§ Task directions
Answer these questions from the passage on the Bible's influence on medicine:
(a) What notion did people lack that led them to see illness as divine punishment for wrongdoing?
(b) Who is called "the beloved physician"?
(c) Even in the favorable passages, what two points does the emphasis fall on?

§ Text section

______________________________

Advancing Secularisation


            There were, however, adverse indications. As a result of certain interpretations, the Bible’s influence on medicine was not always positive. Lacking the notion of secondary causes, people tended to see illness as a divine punitive visitation for wrongdoing. Jesus corrected this slant on at least one occasion. There are but a few references to physicians in the Bible and these are uncomplimentary (cf. Mark 5,25-26; Luke 8,43), except for the allusion to Luke, “the beloved physician” (Col 4,14) and in Sirach 38, 1-15, where the reader is exhorted to “honour physicians for their services.” Even in these passages the emphasis is on the need for confession of sin before any true healing could take place, and on the role of God as healer. One may recall the much later dictum of Ambraise Paré (1510-1590): “I treated the patient, but God healed him.”

______________________________

§ Records supplied

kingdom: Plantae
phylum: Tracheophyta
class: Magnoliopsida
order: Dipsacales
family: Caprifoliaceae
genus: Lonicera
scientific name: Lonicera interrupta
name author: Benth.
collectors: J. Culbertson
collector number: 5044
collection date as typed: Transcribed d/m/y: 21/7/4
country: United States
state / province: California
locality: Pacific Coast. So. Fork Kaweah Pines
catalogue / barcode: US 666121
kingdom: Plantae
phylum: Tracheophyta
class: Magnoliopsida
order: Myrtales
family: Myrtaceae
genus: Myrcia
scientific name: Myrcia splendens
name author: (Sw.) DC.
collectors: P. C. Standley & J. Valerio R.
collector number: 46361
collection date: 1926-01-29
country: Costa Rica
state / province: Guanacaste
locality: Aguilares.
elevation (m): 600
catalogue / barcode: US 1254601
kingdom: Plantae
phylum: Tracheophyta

______________________________

§ Completed task
(a) The notion of secondary causes.
(b) Luke (Col 4,14).
(c) The need to confess sin before any true healing could take place, and God's role as healer.